====== Extrait du document

On y aborde également le questionnement et la reformulation avec un choix proposé de questions : « de quelle façon, où, qu’avez-vous ressenti, en quoi est-ce important pour vous ? » ; et aussi : « si je comprends bien, pour résumer, de votre point de vue ».
L’outil suivant est un compte-rendu d’entretien salarié[4], facultatif, sous forme d’un tableau excel. Répertoriant de nombreux facteurs de risques psychosociaux reconnus tels que la charge de travail, la reconnaissance ou les exigences émotionnelles, il en donne la définition, afin d’aider le référent à mener son entretien.
Le dernier outil, une fiche de transmission des données[5] reprend des informations non nominatives, à communiquer au coordinateur du réseau, pour que celui-ci établisse un tableau de bord de ces risques destiné au comité paritaire en vue d’analyse et de plan d’actions. Il s’agit de la ou des raisons pour lesquelles le salarié a souhaité un entretien : rythme de travail, conflit de valeurs, confiance entre collègues, etc.
La formation et l’engagement
Après une formation d’une journée sur le rôle d’un référent, sur la conduite d’entretien et sur les risques psychosociaux animée par une société spécialisée, les salariés signent une charte d’engagement (cf. note 45) et de confidentialité, construite en concertation avec le service juridique de l’entreprise. Elle reprend les fonctions du référent, ses qualités, et une mention manuscrite par laquelle il s’engage à respecter la confidentialité des échanges qu’il pourrait avoir avec des salariés dans le cadre des entretiens. La charte signée est conservée à la direction des ressources humaines.

============

(Les consignes)
**a.** D'après l'extrait sur les référents, où la charte signée est-elle conservée ?
**b.** Restituez à l'identique le passage de l'extrait sur les référents qui va de « On y aborde » jusqu'à « mener son entretien. » inclus.
Le matériel placé ensuite n'est pas utile ici.

====== Données fournies

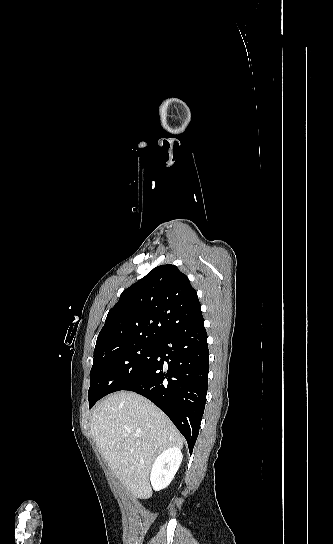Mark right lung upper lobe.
I'll list each match as a JSON object with an SVG mask.
<instances>
[{
    "mask_svg": "<svg viewBox=\"0 0 333 544\" xmlns=\"http://www.w3.org/2000/svg\"><path fill=\"white\" fill-rule=\"evenodd\" d=\"M200 316L188 277L175 265L157 266L122 292L98 335L94 355L136 340H159Z\"/></svg>",
    "mask_w": 333,
    "mask_h": 544,
    "instance_id": "1",
    "label": "right lung upper lobe"
}]
</instances>
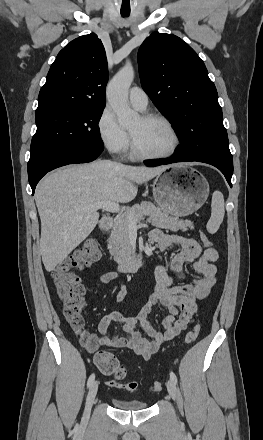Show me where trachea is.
<instances>
[{
	"label": "trachea",
	"instance_id": "trachea-1",
	"mask_svg": "<svg viewBox=\"0 0 263 440\" xmlns=\"http://www.w3.org/2000/svg\"><path fill=\"white\" fill-rule=\"evenodd\" d=\"M129 14H130V12H123V11H121V15H122L123 17H127V16H129Z\"/></svg>",
	"mask_w": 263,
	"mask_h": 440
}]
</instances>
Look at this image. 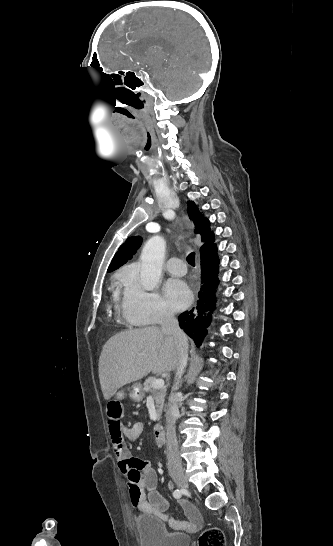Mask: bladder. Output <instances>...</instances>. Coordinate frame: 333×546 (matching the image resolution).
I'll use <instances>...</instances> for the list:
<instances>
[{
	"label": "bladder",
	"instance_id": "bladder-1",
	"mask_svg": "<svg viewBox=\"0 0 333 546\" xmlns=\"http://www.w3.org/2000/svg\"><path fill=\"white\" fill-rule=\"evenodd\" d=\"M140 546H190V536L170 533L156 517L144 515L135 522Z\"/></svg>",
	"mask_w": 333,
	"mask_h": 546
}]
</instances>
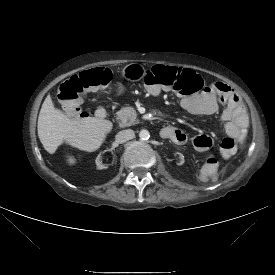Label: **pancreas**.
<instances>
[{
  "label": "pancreas",
  "mask_w": 275,
  "mask_h": 275,
  "mask_svg": "<svg viewBox=\"0 0 275 275\" xmlns=\"http://www.w3.org/2000/svg\"><path fill=\"white\" fill-rule=\"evenodd\" d=\"M116 114L120 127H127L138 123L136 110L131 106L121 108Z\"/></svg>",
  "instance_id": "1"
}]
</instances>
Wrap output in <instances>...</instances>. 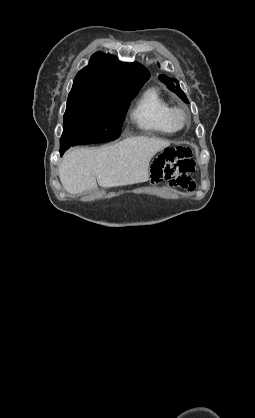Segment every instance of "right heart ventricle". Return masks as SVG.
Listing matches in <instances>:
<instances>
[{"label":"right heart ventricle","mask_w":255,"mask_h":418,"mask_svg":"<svg viewBox=\"0 0 255 418\" xmlns=\"http://www.w3.org/2000/svg\"><path fill=\"white\" fill-rule=\"evenodd\" d=\"M172 106L155 87L146 89L138 98L131 117L142 131L152 134H170L175 131L169 122Z\"/></svg>","instance_id":"1"}]
</instances>
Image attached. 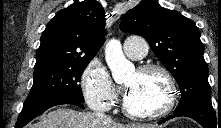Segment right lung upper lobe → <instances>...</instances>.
Segmentation results:
<instances>
[{"instance_id":"right-lung-upper-lobe-1","label":"right lung upper lobe","mask_w":221,"mask_h":128,"mask_svg":"<svg viewBox=\"0 0 221 128\" xmlns=\"http://www.w3.org/2000/svg\"><path fill=\"white\" fill-rule=\"evenodd\" d=\"M104 26L105 11L96 0L58 11L41 36L34 70L92 60L104 42Z\"/></svg>"}]
</instances>
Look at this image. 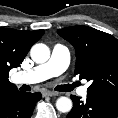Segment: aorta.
I'll use <instances>...</instances> for the list:
<instances>
[{"label":"aorta","mask_w":118,"mask_h":118,"mask_svg":"<svg viewBox=\"0 0 118 118\" xmlns=\"http://www.w3.org/2000/svg\"><path fill=\"white\" fill-rule=\"evenodd\" d=\"M30 56L36 63H45L50 58V49L43 43H38L32 46ZM72 100L68 97H60L56 101V108L62 113H68L72 109Z\"/></svg>","instance_id":"1"}]
</instances>
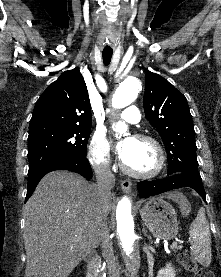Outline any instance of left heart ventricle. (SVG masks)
Segmentation results:
<instances>
[{
  "instance_id": "b2bd125f",
  "label": "left heart ventricle",
  "mask_w": 221,
  "mask_h": 277,
  "mask_svg": "<svg viewBox=\"0 0 221 277\" xmlns=\"http://www.w3.org/2000/svg\"><path fill=\"white\" fill-rule=\"evenodd\" d=\"M125 144L127 150L122 160L129 169L139 173L155 169L158 156L152 144L132 138L127 139Z\"/></svg>"
}]
</instances>
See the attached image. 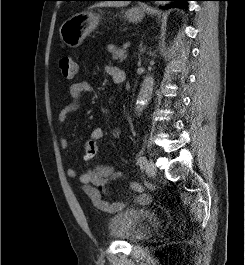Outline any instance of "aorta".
Segmentation results:
<instances>
[{
    "instance_id": "obj_1",
    "label": "aorta",
    "mask_w": 245,
    "mask_h": 265,
    "mask_svg": "<svg viewBox=\"0 0 245 265\" xmlns=\"http://www.w3.org/2000/svg\"><path fill=\"white\" fill-rule=\"evenodd\" d=\"M154 87V78L152 75L147 74L144 77L143 83L141 85L140 92L138 94L135 110L138 115L145 109L151 100Z\"/></svg>"
}]
</instances>
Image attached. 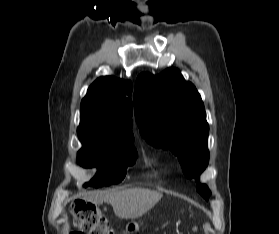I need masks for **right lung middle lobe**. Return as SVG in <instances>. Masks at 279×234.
Masks as SVG:
<instances>
[{"mask_svg":"<svg viewBox=\"0 0 279 234\" xmlns=\"http://www.w3.org/2000/svg\"><path fill=\"white\" fill-rule=\"evenodd\" d=\"M77 133L82 143L78 163L86 168L98 167L96 175L84 186L103 187L121 182L127 167L133 165L138 156L133 140L102 141L85 135L79 128Z\"/></svg>","mask_w":279,"mask_h":234,"instance_id":"1","label":"right lung middle lobe"}]
</instances>
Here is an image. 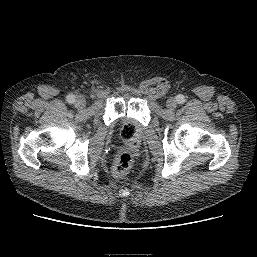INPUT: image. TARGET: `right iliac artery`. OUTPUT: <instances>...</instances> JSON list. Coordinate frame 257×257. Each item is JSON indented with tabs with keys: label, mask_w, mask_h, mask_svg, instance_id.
I'll list each match as a JSON object with an SVG mask.
<instances>
[{
	"label": "right iliac artery",
	"mask_w": 257,
	"mask_h": 257,
	"mask_svg": "<svg viewBox=\"0 0 257 257\" xmlns=\"http://www.w3.org/2000/svg\"><path fill=\"white\" fill-rule=\"evenodd\" d=\"M74 101H75V96L72 95V94H69V95L67 96V102H68V103H74Z\"/></svg>",
	"instance_id": "82829eb1"
}]
</instances>
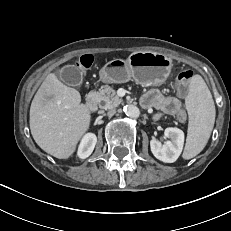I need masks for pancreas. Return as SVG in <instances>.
Wrapping results in <instances>:
<instances>
[{"label":"pancreas","mask_w":231,"mask_h":231,"mask_svg":"<svg viewBox=\"0 0 231 231\" xmlns=\"http://www.w3.org/2000/svg\"><path fill=\"white\" fill-rule=\"evenodd\" d=\"M94 98L102 109H112L117 107L122 99L116 94L113 87L105 85L94 92Z\"/></svg>","instance_id":"pancreas-1"}]
</instances>
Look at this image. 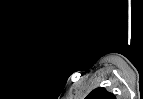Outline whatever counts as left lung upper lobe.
Wrapping results in <instances>:
<instances>
[{
    "mask_svg": "<svg viewBox=\"0 0 143 99\" xmlns=\"http://www.w3.org/2000/svg\"><path fill=\"white\" fill-rule=\"evenodd\" d=\"M85 99H116V97L105 88L99 87L94 89Z\"/></svg>",
    "mask_w": 143,
    "mask_h": 99,
    "instance_id": "obj_1",
    "label": "left lung upper lobe"
}]
</instances>
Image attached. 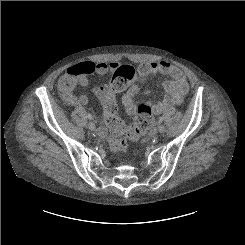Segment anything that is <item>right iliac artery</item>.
<instances>
[{"label":"right iliac artery","mask_w":245,"mask_h":245,"mask_svg":"<svg viewBox=\"0 0 245 245\" xmlns=\"http://www.w3.org/2000/svg\"><path fill=\"white\" fill-rule=\"evenodd\" d=\"M87 117H88V119H90V120L93 118L92 115H91L90 113H88Z\"/></svg>","instance_id":"right-iliac-artery-1"}]
</instances>
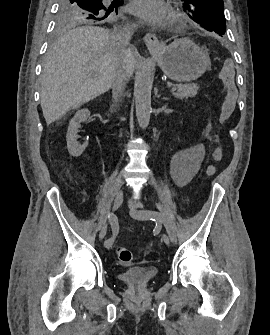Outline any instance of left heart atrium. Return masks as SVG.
Returning a JSON list of instances; mask_svg holds the SVG:
<instances>
[{"label": "left heart atrium", "mask_w": 270, "mask_h": 335, "mask_svg": "<svg viewBox=\"0 0 270 335\" xmlns=\"http://www.w3.org/2000/svg\"><path fill=\"white\" fill-rule=\"evenodd\" d=\"M132 13L153 30L170 27L175 21L173 13L161 0H135Z\"/></svg>", "instance_id": "1"}]
</instances>
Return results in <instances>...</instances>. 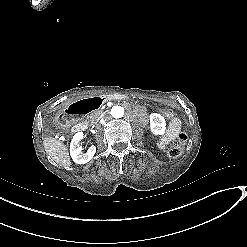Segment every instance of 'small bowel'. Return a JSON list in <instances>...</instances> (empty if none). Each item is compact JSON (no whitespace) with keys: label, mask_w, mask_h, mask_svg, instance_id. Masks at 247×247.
I'll return each instance as SVG.
<instances>
[{"label":"small bowel","mask_w":247,"mask_h":247,"mask_svg":"<svg viewBox=\"0 0 247 247\" xmlns=\"http://www.w3.org/2000/svg\"><path fill=\"white\" fill-rule=\"evenodd\" d=\"M170 116V113H167ZM181 134V122L178 118H173L169 124V127L158 142V147L160 149H164L170 142L177 139V137Z\"/></svg>","instance_id":"small-bowel-1"}]
</instances>
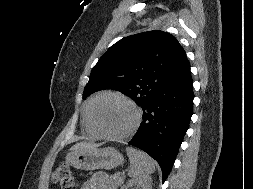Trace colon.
<instances>
[{"label": "colon", "mask_w": 253, "mask_h": 189, "mask_svg": "<svg viewBox=\"0 0 253 189\" xmlns=\"http://www.w3.org/2000/svg\"><path fill=\"white\" fill-rule=\"evenodd\" d=\"M52 181L61 189H75L74 177L71 169L66 164H58L53 173Z\"/></svg>", "instance_id": "obj_1"}]
</instances>
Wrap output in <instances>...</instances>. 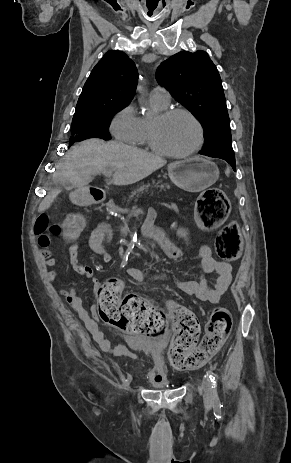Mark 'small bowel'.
Instances as JSON below:
<instances>
[{"mask_svg":"<svg viewBox=\"0 0 291 463\" xmlns=\"http://www.w3.org/2000/svg\"><path fill=\"white\" fill-rule=\"evenodd\" d=\"M154 215L149 214L141 232L146 235L147 239H143L142 243L149 246H159L164 253L170 258H180L187 254L191 249L186 229L175 226L174 230L181 244L173 245L170 243L168 233L161 231L158 226L149 227V222L153 223ZM111 239V228L108 223L100 222L92 231L88 244L89 247L97 254L102 256L104 262L109 263L113 260L112 254L107 250L105 244ZM71 242L73 240H70ZM38 243L41 248V256L44 259V266L48 269L46 273L47 281L57 279L61 271L56 268L58 260L53 256L50 248L49 236L38 237ZM80 245L73 242L69 246V258L72 269L82 278L93 281L94 288L99 285L98 278L94 274V270L84 264L79 259ZM128 275L136 281H169V277L162 275H146L142 270L131 268L127 270ZM207 273H216L217 278L211 283L205 277ZM232 281L231 265L218 261L213 258L209 246L203 245L199 249V273L196 279L179 282L178 288L187 295L193 296L200 301L216 304L220 301L222 294L228 289ZM59 293L66 299L74 312L83 321L87 330L91 333L94 340L99 344L100 348L113 356H124L126 351L123 347L113 346L106 340L103 333L99 330L96 320L90 316L88 310L84 306L83 299L77 292L75 286L62 288Z\"/></svg>","mask_w":291,"mask_h":463,"instance_id":"1","label":"small bowel"}]
</instances>
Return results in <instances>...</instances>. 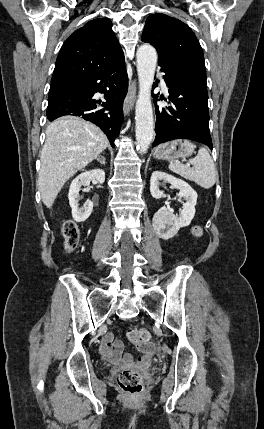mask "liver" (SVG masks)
Masks as SVG:
<instances>
[{"mask_svg":"<svg viewBox=\"0 0 264 429\" xmlns=\"http://www.w3.org/2000/svg\"><path fill=\"white\" fill-rule=\"evenodd\" d=\"M108 146L105 134L96 125L77 117L51 122L41 152L38 188L47 208L77 171L97 159Z\"/></svg>","mask_w":264,"mask_h":429,"instance_id":"obj_1","label":"liver"}]
</instances>
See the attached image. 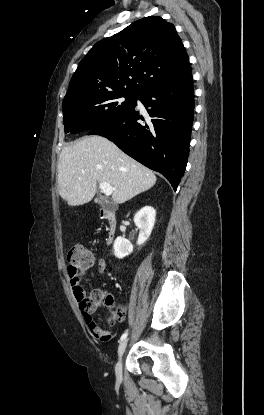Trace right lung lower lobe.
I'll use <instances>...</instances> for the list:
<instances>
[{
	"label": "right lung lower lobe",
	"mask_w": 264,
	"mask_h": 415,
	"mask_svg": "<svg viewBox=\"0 0 264 415\" xmlns=\"http://www.w3.org/2000/svg\"><path fill=\"white\" fill-rule=\"evenodd\" d=\"M144 116L135 106L115 119L93 128L126 154L160 172L177 189L187 165L194 115L191 72L186 76L150 87L138 95Z\"/></svg>",
	"instance_id": "98d812e1"
}]
</instances>
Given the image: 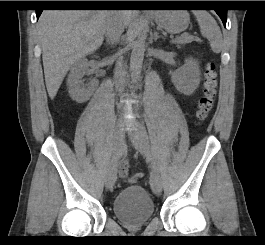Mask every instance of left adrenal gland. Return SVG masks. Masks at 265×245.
Segmentation results:
<instances>
[{"label": "left adrenal gland", "mask_w": 265, "mask_h": 245, "mask_svg": "<svg viewBox=\"0 0 265 245\" xmlns=\"http://www.w3.org/2000/svg\"><path fill=\"white\" fill-rule=\"evenodd\" d=\"M159 38L158 32H154V40L157 41Z\"/></svg>", "instance_id": "left-adrenal-gland-1"}]
</instances>
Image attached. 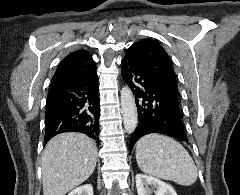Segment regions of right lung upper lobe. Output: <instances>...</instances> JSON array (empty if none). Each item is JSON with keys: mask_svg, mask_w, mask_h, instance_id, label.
Returning a JSON list of instances; mask_svg holds the SVG:
<instances>
[{"mask_svg": "<svg viewBox=\"0 0 240 195\" xmlns=\"http://www.w3.org/2000/svg\"><path fill=\"white\" fill-rule=\"evenodd\" d=\"M96 71V65L89 53L78 50L66 56L58 66L52 82L77 81Z\"/></svg>", "mask_w": 240, "mask_h": 195, "instance_id": "1", "label": "right lung upper lobe"}]
</instances>
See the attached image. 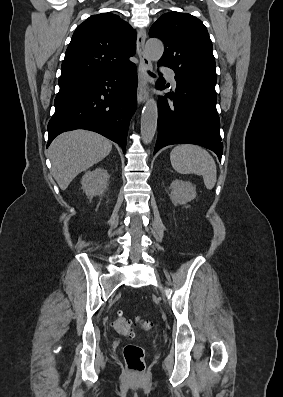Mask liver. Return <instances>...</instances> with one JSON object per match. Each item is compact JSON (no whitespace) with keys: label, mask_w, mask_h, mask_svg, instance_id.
Listing matches in <instances>:
<instances>
[{"label":"liver","mask_w":283,"mask_h":397,"mask_svg":"<svg viewBox=\"0 0 283 397\" xmlns=\"http://www.w3.org/2000/svg\"><path fill=\"white\" fill-rule=\"evenodd\" d=\"M112 143L100 134L74 130L60 134L49 147L52 172L61 190L81 172L104 159Z\"/></svg>","instance_id":"liver-1"}]
</instances>
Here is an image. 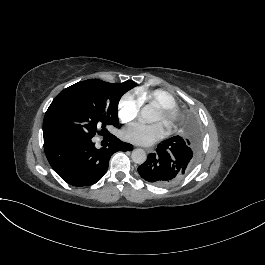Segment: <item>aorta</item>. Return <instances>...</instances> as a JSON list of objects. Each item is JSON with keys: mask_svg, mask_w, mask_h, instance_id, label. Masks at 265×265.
<instances>
[{"mask_svg": "<svg viewBox=\"0 0 265 265\" xmlns=\"http://www.w3.org/2000/svg\"><path fill=\"white\" fill-rule=\"evenodd\" d=\"M151 114V108L149 106H145L141 110L140 119L144 122H148L151 120ZM131 158L134 163L143 164L146 161L147 156L143 149L137 148L132 151Z\"/></svg>", "mask_w": 265, "mask_h": 265, "instance_id": "762f6f07", "label": "aorta"}]
</instances>
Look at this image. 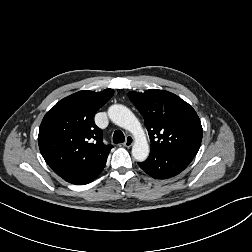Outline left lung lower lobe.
Segmentation results:
<instances>
[{
    "label": "left lung lower lobe",
    "instance_id": "obj_1",
    "mask_svg": "<svg viewBox=\"0 0 252 252\" xmlns=\"http://www.w3.org/2000/svg\"><path fill=\"white\" fill-rule=\"evenodd\" d=\"M194 157L182 153L151 154L139 166L150 176L166 179L182 172Z\"/></svg>",
    "mask_w": 252,
    "mask_h": 252
}]
</instances>
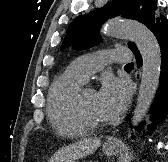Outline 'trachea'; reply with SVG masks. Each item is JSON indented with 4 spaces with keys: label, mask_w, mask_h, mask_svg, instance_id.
I'll return each mask as SVG.
<instances>
[{
    "label": "trachea",
    "mask_w": 168,
    "mask_h": 162,
    "mask_svg": "<svg viewBox=\"0 0 168 162\" xmlns=\"http://www.w3.org/2000/svg\"><path fill=\"white\" fill-rule=\"evenodd\" d=\"M125 67H134L133 63L126 64Z\"/></svg>",
    "instance_id": "1"
}]
</instances>
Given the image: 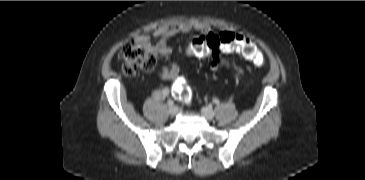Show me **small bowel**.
Masks as SVG:
<instances>
[{
  "mask_svg": "<svg viewBox=\"0 0 365 180\" xmlns=\"http://www.w3.org/2000/svg\"><path fill=\"white\" fill-rule=\"evenodd\" d=\"M191 31H197L201 34V36L195 40L207 37L208 35H216V33L211 32L210 27L206 23L188 21L156 29L153 33V37L157 40L155 44H152L149 36H142L139 38V41L146 45L153 52L156 58L161 59L172 53L173 48L170 43V39L172 37L183 33H189ZM221 67H227L230 69L235 80H240L242 78L243 71L239 66H237L232 60L226 61L213 52L212 70L216 71ZM157 73L159 77L164 80L176 82L180 75V67L175 63H171L159 67ZM168 94V88H161L155 91L156 98L161 100L165 99Z\"/></svg>",
  "mask_w": 365,
  "mask_h": 180,
  "instance_id": "c3829d8e",
  "label": "small bowel"
}]
</instances>
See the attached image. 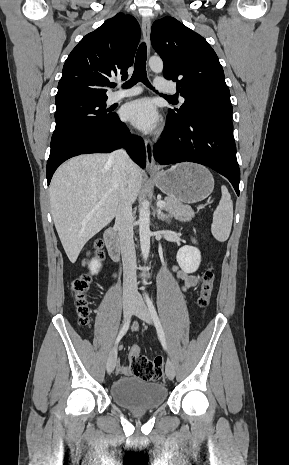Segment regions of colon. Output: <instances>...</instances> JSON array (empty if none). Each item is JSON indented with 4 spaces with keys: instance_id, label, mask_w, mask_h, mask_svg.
Returning a JSON list of instances; mask_svg holds the SVG:
<instances>
[{
    "instance_id": "obj_1",
    "label": "colon",
    "mask_w": 289,
    "mask_h": 465,
    "mask_svg": "<svg viewBox=\"0 0 289 465\" xmlns=\"http://www.w3.org/2000/svg\"><path fill=\"white\" fill-rule=\"evenodd\" d=\"M102 246L101 241L95 243V257H101L100 248ZM87 264V260L84 261ZM214 267L210 262L208 263L201 280L200 291L197 299L198 306L201 308L208 307L212 291L214 287ZM91 278L87 273L81 274L73 279L71 282V294L74 300L76 311L81 326H87L89 323V306L87 299V292L90 287ZM130 361L131 370L135 376L147 380L156 381L159 380L163 375V360L161 357L150 359L140 353L137 345L132 346L130 350Z\"/></svg>"
}]
</instances>
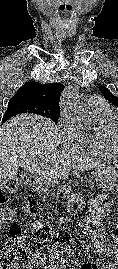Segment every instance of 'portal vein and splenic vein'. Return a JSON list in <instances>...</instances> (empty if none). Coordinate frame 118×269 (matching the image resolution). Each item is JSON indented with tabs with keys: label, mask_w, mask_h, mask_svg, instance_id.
Segmentation results:
<instances>
[{
	"label": "portal vein and splenic vein",
	"mask_w": 118,
	"mask_h": 269,
	"mask_svg": "<svg viewBox=\"0 0 118 269\" xmlns=\"http://www.w3.org/2000/svg\"><path fill=\"white\" fill-rule=\"evenodd\" d=\"M39 172H42V171H39ZM47 174H48L49 177H52V175H53L52 172H50V173L48 172Z\"/></svg>",
	"instance_id": "18ae733b"
}]
</instances>
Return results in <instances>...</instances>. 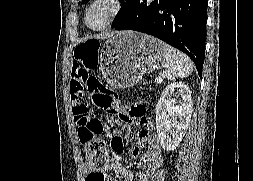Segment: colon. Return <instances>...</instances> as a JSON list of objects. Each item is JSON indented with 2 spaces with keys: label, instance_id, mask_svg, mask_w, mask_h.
<instances>
[{
  "label": "colon",
  "instance_id": "1",
  "mask_svg": "<svg viewBox=\"0 0 253 181\" xmlns=\"http://www.w3.org/2000/svg\"><path fill=\"white\" fill-rule=\"evenodd\" d=\"M96 49H101V41L97 38L82 41L73 53L75 61L93 67L95 60H99V50ZM74 101L78 138L86 150L88 163L92 167H102L107 160V148L102 139L104 124L93 110L113 114L116 95L107 90L97 78H90L86 92Z\"/></svg>",
  "mask_w": 253,
  "mask_h": 181
}]
</instances>
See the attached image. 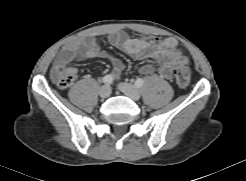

============

(Corrigé des exercices)
**a.** À la direction des ressources humaines.

**b.**
On y aborde également le questionnement et la reformulation avec un choix proposé de questions : « de quelle façon, où, qu’avez-vous ressenti, en quoi est-ce important pour vous ? » ; et aussi : « si je comprends bien, pour résumer, de votre point de vue ».
L’outil suivant est un compte-rendu d’entretien salarié[4], facultatif, sous forme d’un tableau excel. Répertoriant de nombreux facteurs de risques psychosociaux reconnus tels que la charge de travail, la reconnaissance ou les exigences émotionnelles, il en donne la définition, afin d’aider le référent à mener son entretien.